Extracted page text:

──────────────────────────────

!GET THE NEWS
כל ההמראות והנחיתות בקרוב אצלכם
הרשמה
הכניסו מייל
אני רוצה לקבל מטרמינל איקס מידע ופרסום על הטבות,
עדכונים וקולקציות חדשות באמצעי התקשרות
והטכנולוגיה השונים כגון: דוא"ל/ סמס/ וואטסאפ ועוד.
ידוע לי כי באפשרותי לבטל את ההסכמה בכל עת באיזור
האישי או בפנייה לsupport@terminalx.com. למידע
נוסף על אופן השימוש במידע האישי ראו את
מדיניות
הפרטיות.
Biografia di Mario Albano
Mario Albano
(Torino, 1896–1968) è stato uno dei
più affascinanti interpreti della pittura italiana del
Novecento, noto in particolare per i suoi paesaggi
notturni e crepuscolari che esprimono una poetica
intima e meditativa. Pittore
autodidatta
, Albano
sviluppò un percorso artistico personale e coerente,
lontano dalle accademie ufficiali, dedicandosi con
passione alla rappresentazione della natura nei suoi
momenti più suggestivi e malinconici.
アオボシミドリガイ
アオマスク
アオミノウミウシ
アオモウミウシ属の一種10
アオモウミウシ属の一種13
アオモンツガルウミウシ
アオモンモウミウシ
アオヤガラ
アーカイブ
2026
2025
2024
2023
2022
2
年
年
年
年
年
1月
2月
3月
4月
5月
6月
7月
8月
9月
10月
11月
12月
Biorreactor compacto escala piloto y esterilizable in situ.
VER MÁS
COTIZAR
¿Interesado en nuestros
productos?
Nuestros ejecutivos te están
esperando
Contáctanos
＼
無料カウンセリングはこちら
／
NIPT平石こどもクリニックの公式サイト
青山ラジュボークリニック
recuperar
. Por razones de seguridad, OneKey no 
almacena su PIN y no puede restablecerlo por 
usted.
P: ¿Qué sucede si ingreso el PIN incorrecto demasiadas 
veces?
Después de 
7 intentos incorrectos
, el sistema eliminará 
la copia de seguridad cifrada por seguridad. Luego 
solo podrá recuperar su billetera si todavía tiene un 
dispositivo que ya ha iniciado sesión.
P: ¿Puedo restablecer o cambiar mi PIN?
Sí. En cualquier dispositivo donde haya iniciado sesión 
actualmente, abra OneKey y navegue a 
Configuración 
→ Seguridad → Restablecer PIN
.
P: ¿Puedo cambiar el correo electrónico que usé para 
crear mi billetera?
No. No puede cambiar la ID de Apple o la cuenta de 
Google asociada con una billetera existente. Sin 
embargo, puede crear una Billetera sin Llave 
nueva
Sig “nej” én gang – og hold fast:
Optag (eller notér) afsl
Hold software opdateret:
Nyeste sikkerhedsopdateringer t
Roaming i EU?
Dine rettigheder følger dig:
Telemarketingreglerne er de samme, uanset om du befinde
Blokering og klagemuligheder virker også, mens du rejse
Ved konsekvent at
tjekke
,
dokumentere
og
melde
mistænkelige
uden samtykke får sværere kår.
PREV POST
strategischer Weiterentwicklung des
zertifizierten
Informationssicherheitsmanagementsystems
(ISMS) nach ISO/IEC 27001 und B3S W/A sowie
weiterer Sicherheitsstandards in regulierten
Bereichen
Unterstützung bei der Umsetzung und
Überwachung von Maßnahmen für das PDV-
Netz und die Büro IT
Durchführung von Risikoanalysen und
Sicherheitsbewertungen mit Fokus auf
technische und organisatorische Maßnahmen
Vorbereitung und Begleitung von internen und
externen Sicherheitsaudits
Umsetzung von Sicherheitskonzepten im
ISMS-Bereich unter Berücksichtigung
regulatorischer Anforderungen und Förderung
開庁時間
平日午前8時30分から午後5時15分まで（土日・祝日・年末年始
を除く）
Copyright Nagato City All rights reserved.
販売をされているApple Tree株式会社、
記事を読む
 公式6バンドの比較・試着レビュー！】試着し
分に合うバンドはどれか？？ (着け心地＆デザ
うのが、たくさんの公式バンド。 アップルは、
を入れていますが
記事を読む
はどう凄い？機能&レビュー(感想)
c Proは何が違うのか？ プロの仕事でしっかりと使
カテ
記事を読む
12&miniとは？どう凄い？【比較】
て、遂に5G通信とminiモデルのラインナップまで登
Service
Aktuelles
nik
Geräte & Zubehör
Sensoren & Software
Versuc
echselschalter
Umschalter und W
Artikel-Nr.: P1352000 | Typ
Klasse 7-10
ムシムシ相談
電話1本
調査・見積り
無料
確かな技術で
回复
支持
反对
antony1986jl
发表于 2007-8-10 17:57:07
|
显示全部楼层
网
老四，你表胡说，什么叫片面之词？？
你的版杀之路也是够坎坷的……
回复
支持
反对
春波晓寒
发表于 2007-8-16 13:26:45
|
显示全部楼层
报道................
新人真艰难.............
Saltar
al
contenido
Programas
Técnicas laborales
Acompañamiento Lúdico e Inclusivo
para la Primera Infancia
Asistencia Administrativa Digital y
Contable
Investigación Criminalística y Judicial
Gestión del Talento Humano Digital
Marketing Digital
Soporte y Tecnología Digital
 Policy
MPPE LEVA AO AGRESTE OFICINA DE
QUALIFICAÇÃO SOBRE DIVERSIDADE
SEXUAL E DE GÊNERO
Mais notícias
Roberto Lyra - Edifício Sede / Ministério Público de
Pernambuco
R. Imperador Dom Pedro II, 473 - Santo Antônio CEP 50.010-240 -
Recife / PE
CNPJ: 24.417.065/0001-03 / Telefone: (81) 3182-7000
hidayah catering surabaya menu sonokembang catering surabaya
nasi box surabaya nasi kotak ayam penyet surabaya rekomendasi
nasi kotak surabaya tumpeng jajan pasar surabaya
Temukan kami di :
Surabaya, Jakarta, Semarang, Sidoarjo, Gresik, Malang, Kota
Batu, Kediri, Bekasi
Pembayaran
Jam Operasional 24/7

──────────────────────────────

Prompt: Format every line in the rows above as a numbered list, leaving out blank lines.

The answer:
1. !GET THE NEWS
2. כל ההמראות והנחיתות בקרוב אצלכם
3. הרשמה
4. הכניסו מייל
5. אני רוצה לקבל מטרמינל איקס מידע ופרסום על הטבות,
6. עדכונים וקולקציות חדשות באמצעי התקשרות
7. והטכנולוגיה השונים כגון: דוא"ל/ סמס/ וואטסאפ ועוד.
8. ידוע לי כי באפשרותי לבטל את ההסכמה בכל עת באיזור
9. האישי או בפנייה לsupport@terminalx.com. למידע
10. נוסף על אופן השימוש במידע האישי ראו את
11. מדיניות
12. הפרטיות.
13. Biografia di Mario Albano
14. Mario Albano
15. (Torino, 1896–1968) è stato uno dei
16. più affascinanti interpreti della pittura italiana del
17. Novecento, noto in particolare per i suoi paesaggi
18. notturni e crepuscolari che esprimono una poetica
19. intima e meditativa. Pittore
20. autodidatta
21. , Albano
22. sviluppò un percorso artistico personale e coerente,
23. lontano dalle accademie ufficiali, dedicandosi con
24. passione alla rappresentazione della natura nei suoi
25. momenti più suggestivi e malinconici.
26. アオボシミドリガイ
27. アオマスク
28. アオミノウミウシ
29. アオモウミウシ属の一種10
30. アオモウミウシ属の一種13
31. アオモンツガルウミウシ
32. アオモンモウミウシ
33. アオヤガラ
34. アーカイブ
35. 2026
36. 2025
37. 2024
38. 2023
39. 2022
40. 2
41. 年
42. 年
43. 年
44. 年
45. 年
46. 1月
47. 2月
48. 3月
49. 4月
50. 5月
51. 6月
52. 7月
53. 8月
54. 9月
55. 10月
56. 11月
57. 12月
58. Biorreactor compacto escala piloto y esterilizable in situ.
59. VER MÁS
60. COTIZAR
61. ¿Interesado en nuestros
62. productos?
63. Nuestros ejecutivos te están
64. esperando
65. Contáctanos
66. ＼
67. 無料カウンセリングはこちら
68. ／
69. NIPT平石こどもクリニックの公式サイト
70. 青山ラジュボークリニック
71. recuperar
72. . Por razones de seguridad, OneKey no 
73. almacena su PIN y no puede restablecerlo por 
74. usted.
75. P: ¿Qué sucede si ingreso el PIN incorrecto demasiadas 
76. veces?
77. Después de 
78. 7 intentos incorrectos
79. , el sistema eliminará 
80. la copia de seguridad cifrada por seguridad. Luego 
81. solo podrá recuperar su billetera si todavía tiene un 
82. dispositivo que ya ha iniciado sesión.
83. P: ¿Puedo restablecer o cambiar mi PIN?
84. Sí. En cualquier dispositivo donde haya iniciado sesión 
85. actualmente, abra OneKey y navegue a 
86. Configuración 
87. → Seguridad → Restablecer PIN
88. .
89. P: ¿Puedo cambiar el correo electrónico que usé para 
90. crear mi billetera?
91. No. No puede cambiar la ID de Apple o la cuenta de 
92. Google asociada con una billetera existente. Sin 
93. embargo, puede crear una Billetera sin Llave 
94. nueva
95. Sig “nej” én gang – og hold fast:
96. Optag (eller notér) afsl
97. Hold software opdateret:
98. Nyeste sikkerhedsopdateringer t
99. Roaming i EU?
100. Dine rettigheder følger dig:
101. Telemarketingreglerne er de samme, uanset om du befinde
102. Blokering og klagemuligheder virker også, mens du rejse
103. Ved konsekvent at
104. tjekke
105. ,
106. dokumentere
107. og
108. melde
109. mistænkelige
110. uden samtykke får sværere kår.
111. PREV POST
112. strategischer Weiterentwicklung des
113. zertifizierten
114. Informationssicherheitsmanagementsystems
115. (ISMS) nach ISO/IEC 27001 und B3S W/A sowie
116. weiterer Sicherheitsstandards in regulierten
117. Bereichen
118. Unterstützung bei der Umsetzung und
119. Überwachung von Maßnahmen für das PDV-
120. Netz und die Büro IT
121. Durchführung von Risikoanalysen und
122. Sicherheitsbewertungen mit Fokus auf
123. technische und organisatorische Maßnahmen
124. Vorbereitung und Begleitung von internen und
125. externen Sicherheitsaudits
126. Umsetzung von Sicherheitskonzepten im
127. ISMS-Bereich unter Berücksichtigung
128. regulatorischer Anforderungen und Förderung
129. 開庁時間
130. 平日午前8時30分から午後5時15分まで（土日・祝日・年末年始
131. を除く）
132. Copyright Nagato City All rights reserved.
133. 販売をされているApple Tree株式会社、
134. 記事を読む
135.  公式6バンドの比較・試着レビュー！】試着し
136. 分に合うバンドはどれか？？ (着け心地＆デザ
137. うのが、たくさんの公式バンド。 アップルは、
138. を入れていますが
139. 記事を読む
140. はどう凄い？機能&レビュー(感想)
141. c Proは何が違うのか？ プロの仕事でしっかりと使
142. カテ
143. 記事を読む
144. 12&miniとは？どう凄い？【比較】
145. て、遂に5G通信とminiモデルのラインナップまで登
146. Service
147. Aktuelles
148. nik
149. Geräte & Zubehör
150. Sensoren & Software
151. Versuc
152. echselschalter
153. Umschalter und W
154. Artikel-Nr.: P1352000 | Typ
155. Klasse 7-10
156. ムシムシ相談
157. 電話1本
158. 調査・見積り
159. 無料
160. 確かな技術で
161. 回复
162. 支持
163. 反对
164. antony1986jl
165. 发表于 2007-8-10 17:57:07
166. |
167. 显示全部楼层
168. 网
169. 老四，你表胡说，什么叫片面之词？？
170. 你的版杀之路也是够坎坷的……
171. 回复
172. 支持
173. 反对
174. 春波晓寒
175. 发表于 2007-8-16 13:26:45
176. |
177. 显示全部楼层
178. 报道................
179. 新人真艰难.............
180. Saltar
181. al
182. contenido
183. Programas
184. Técnicas laborales
185. Acompañamiento Lúdico e Inclusivo
186. para la Primera Infancia
187. Asistencia Administrativa Digital y
188. Contable
189. Investigación Criminalística y Judicial
190. Gestión del Talento Humano Digital
191. Marketing Digital
192. Soporte y Tecnología Digital
193.  Policy
194. MPPE LEVA AO AGRESTE OFICINA DE
195. QUALIFICAÇÃO SOBRE DIVERSIDADE
196. SEXUAL E DE GÊNERO
197. Mais notícias
198. Roberto Lyra - Edifício Sede / Ministério Público de
199. Pernambuco
200. R. Imperador Dom Pedro II, 473 - Santo Antônio CEP 50.010-240 -
201. Recife / PE
202. CNPJ: 24.417.065/0001-03 / Telefone: (81) 3182-7000
203. hidayah catering surabaya menu sonokembang catering surabaya
204. nasi box surabaya nasi kotak ayam penyet surabaya rekomendasi
205. nasi kotak surabaya tumpeng jajan pasar surabaya
206. Temukan kami di :
207. Surabaya, Jakarta, Semarang, Sidoarjo, Gresik, Malang, Kota
208. Batu, Kediri, Bekasi
209. Pembayaran
210. Jam Operasional 24/7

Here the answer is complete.